When you transcribe the data below, reproduce every line exactly and leave each picture out.

Segment Start: GIVEN MATERIAL

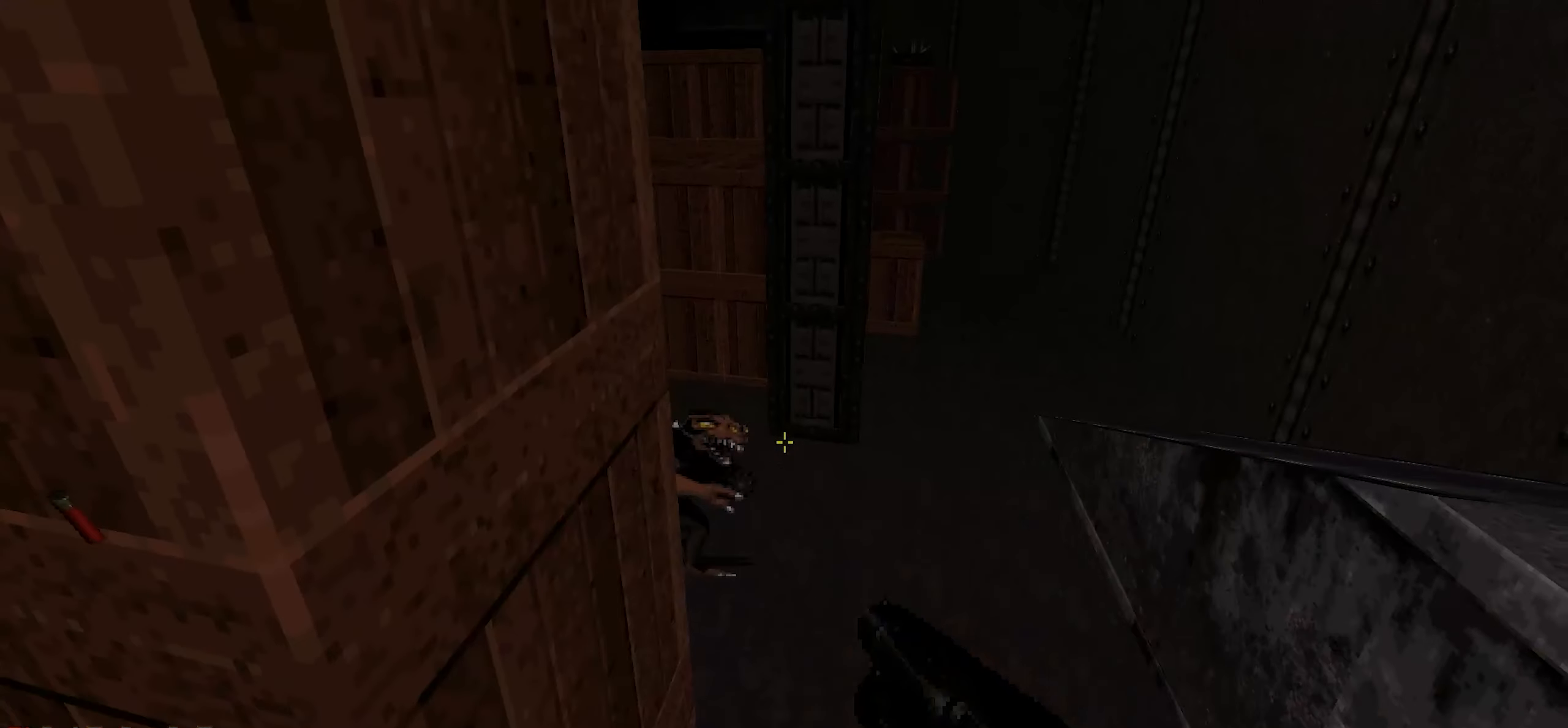
{"keys": [], "mouse": []}
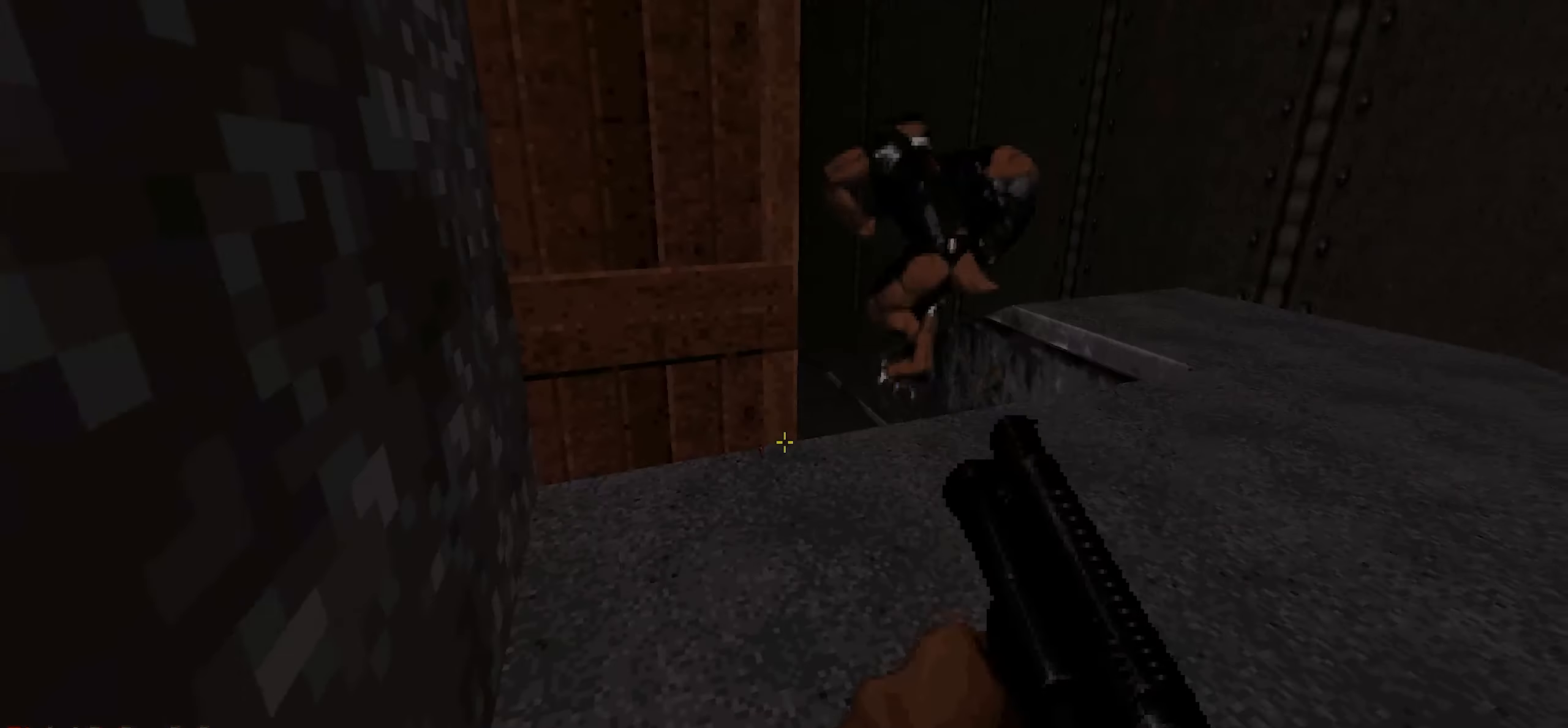
{"keys": [], "mouse": ["left"], "events": [[67, "d", "down"], [167, "d", "up"], [400, "mouse_left", "down"]]}
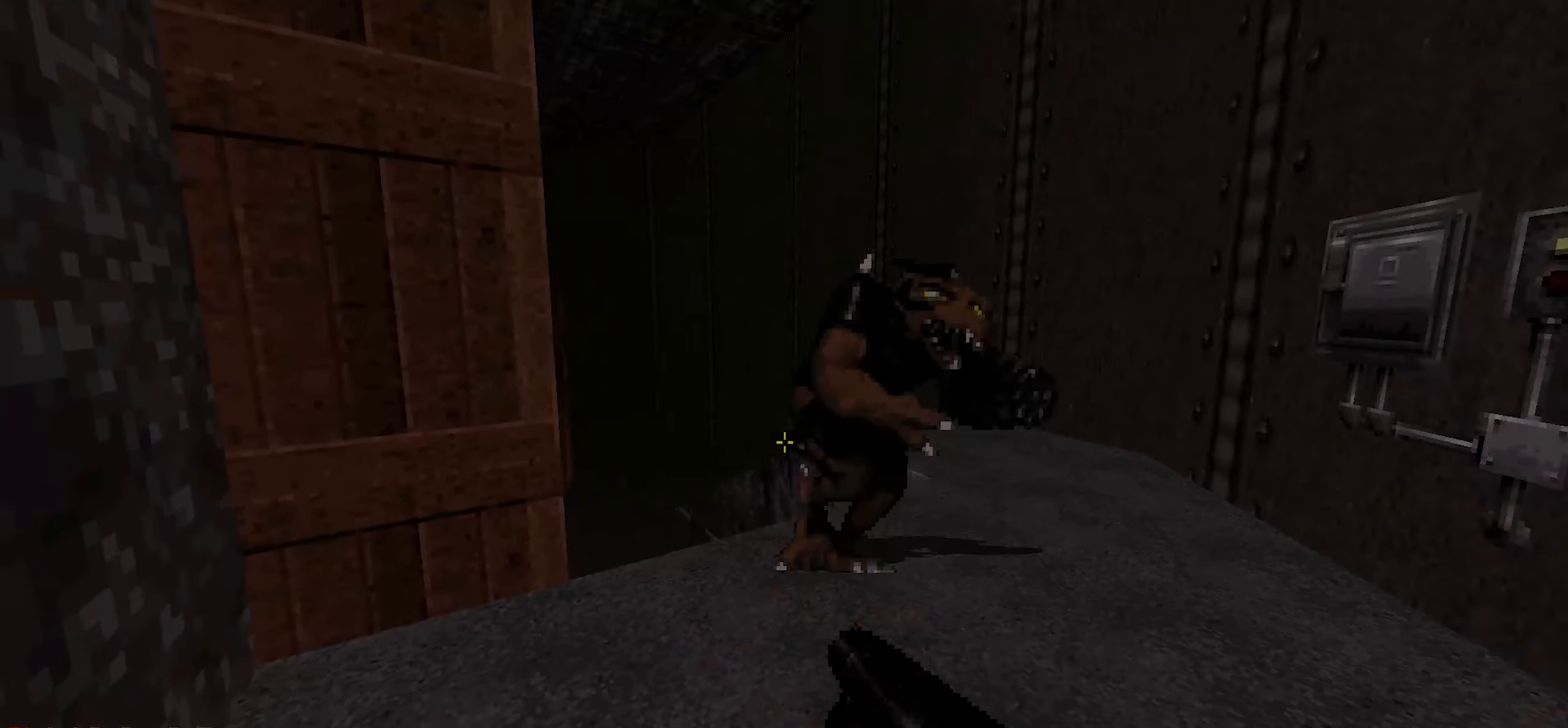
{"keys": [], "mouse": []}
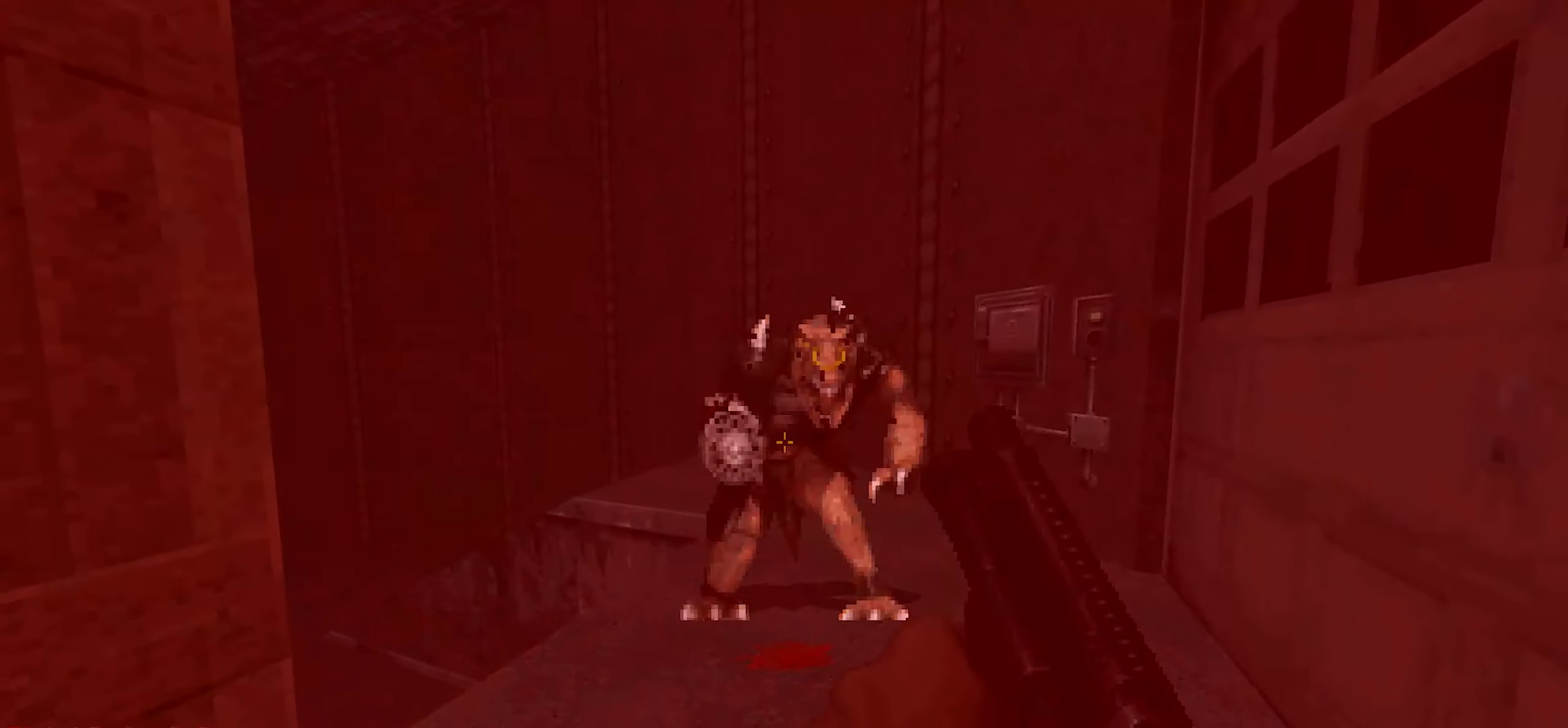
{"keys": [], "mouse": ["left"], "events": [[200, "d", "down"], [284, "d", "up"], [284, "mouse_left", "down"]]}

Segment End: GIVEN MATERIAL

* TASK RESPONSE:
{"keys": [], "mouse": []}
{"keys": [], "mouse": ["left"], "events": [[67, "d", "down"], [167, "d", "up"], [400, "mouse_left", "down"]]}
{"keys": [], "mouse": []}
{"keys": [], "mouse": ["left"], "events": [[200, "d", "down"], [284, "d", "up"], [284, "mouse_left", "down"]]}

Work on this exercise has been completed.